Foxglove, Belladonna and Wolfsbane fairies are among the female characters at the heart of Harrison’s work. The artist’s exuberantly unsafe flowers epitomise the increasing threat of danger that has crept into an increasingly uneasy modern society.

Born in 1954, David Harrison lives and works in London. His work has been exhibited at venues such as The Whitechapel Gallery, the Bloomberg Space and the Daniel Reich Gallery in New York.

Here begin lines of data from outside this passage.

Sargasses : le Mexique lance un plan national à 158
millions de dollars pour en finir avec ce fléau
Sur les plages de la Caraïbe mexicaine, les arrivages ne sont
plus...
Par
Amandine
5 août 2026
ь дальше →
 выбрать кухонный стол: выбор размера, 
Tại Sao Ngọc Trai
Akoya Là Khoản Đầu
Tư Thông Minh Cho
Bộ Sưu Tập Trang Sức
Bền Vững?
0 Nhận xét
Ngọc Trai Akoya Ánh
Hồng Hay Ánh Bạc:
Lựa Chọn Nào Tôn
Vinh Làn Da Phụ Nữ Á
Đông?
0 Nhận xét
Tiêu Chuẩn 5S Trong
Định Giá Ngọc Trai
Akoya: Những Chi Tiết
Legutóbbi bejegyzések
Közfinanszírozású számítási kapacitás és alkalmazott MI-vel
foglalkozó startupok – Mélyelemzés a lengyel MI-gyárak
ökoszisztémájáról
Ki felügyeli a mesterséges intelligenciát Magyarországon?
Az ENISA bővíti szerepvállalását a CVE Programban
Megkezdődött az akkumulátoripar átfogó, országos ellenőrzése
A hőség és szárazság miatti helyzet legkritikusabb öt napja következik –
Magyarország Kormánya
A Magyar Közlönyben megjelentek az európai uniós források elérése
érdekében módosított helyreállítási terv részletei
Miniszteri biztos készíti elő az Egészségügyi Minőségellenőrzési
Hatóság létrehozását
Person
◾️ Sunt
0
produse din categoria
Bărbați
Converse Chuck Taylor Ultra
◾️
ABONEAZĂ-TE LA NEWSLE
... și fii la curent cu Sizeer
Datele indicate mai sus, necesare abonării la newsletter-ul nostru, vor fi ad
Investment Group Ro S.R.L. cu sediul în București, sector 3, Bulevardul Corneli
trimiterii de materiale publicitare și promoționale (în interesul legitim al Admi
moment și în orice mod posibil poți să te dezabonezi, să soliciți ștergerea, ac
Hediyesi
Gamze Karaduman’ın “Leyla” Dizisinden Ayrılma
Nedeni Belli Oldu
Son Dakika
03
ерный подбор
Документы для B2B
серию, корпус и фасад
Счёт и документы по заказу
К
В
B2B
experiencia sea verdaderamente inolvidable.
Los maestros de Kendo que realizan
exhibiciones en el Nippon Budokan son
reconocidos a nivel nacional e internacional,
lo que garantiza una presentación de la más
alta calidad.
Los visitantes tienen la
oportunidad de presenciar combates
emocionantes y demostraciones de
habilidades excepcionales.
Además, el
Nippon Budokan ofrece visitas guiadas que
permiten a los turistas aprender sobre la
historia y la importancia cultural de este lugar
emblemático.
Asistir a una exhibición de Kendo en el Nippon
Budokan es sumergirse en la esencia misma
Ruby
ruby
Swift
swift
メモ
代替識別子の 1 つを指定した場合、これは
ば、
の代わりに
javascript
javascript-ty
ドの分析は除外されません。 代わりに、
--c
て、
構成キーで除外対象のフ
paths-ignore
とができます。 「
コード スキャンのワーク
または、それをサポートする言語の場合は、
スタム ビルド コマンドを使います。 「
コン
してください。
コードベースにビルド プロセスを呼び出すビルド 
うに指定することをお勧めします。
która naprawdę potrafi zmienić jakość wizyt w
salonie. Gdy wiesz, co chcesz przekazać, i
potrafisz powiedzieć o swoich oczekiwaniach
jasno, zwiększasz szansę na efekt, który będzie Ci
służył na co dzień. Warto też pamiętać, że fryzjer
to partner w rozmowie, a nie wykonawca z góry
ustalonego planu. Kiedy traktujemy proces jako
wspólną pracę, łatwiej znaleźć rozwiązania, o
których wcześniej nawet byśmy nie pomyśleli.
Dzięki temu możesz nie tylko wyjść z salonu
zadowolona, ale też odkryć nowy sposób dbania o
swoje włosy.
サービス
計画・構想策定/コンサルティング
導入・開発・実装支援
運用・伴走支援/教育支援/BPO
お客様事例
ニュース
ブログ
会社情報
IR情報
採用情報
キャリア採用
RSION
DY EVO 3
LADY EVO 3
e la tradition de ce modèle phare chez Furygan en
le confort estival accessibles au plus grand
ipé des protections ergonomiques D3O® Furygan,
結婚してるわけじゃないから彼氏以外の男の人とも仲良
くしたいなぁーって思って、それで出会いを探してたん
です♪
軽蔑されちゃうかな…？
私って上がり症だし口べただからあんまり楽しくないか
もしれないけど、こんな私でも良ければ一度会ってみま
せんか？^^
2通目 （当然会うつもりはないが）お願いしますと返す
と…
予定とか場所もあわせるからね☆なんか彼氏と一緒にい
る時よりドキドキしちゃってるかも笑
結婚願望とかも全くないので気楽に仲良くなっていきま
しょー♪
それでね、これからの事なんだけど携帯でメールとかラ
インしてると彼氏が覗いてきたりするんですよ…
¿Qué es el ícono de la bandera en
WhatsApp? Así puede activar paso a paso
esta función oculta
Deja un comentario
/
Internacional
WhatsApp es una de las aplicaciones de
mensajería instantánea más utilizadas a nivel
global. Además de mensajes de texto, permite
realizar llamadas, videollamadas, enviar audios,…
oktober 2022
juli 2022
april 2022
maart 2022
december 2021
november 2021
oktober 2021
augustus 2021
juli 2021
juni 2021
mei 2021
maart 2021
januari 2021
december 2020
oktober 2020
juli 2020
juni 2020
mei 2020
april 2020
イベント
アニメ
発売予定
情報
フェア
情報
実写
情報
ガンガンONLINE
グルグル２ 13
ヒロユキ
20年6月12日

His latest work will not only refuse the limitations of contemporary logic but also physical laws such as scale, time and space. The mood of his paintings can sometimes be portentous such as the scenes depicted in the series Love Never Means Having to Say You’re Ugly. But viewers can find solace found in the fertility of the natural world, whether it is coded in tiny DNA structures visible in a pool of signs as in Flowers of Evil, Enchanter’s Nightshade or overtly declared as in his 2013 work You Can’t Kill Me. 

David Harrison’s exhibition Flowers of Evil is on display for the public to see at the Victoria Miro gallery from the 14th November until the 18th December. To visit the exhibition go to 16 Wharf Road, London N17RW.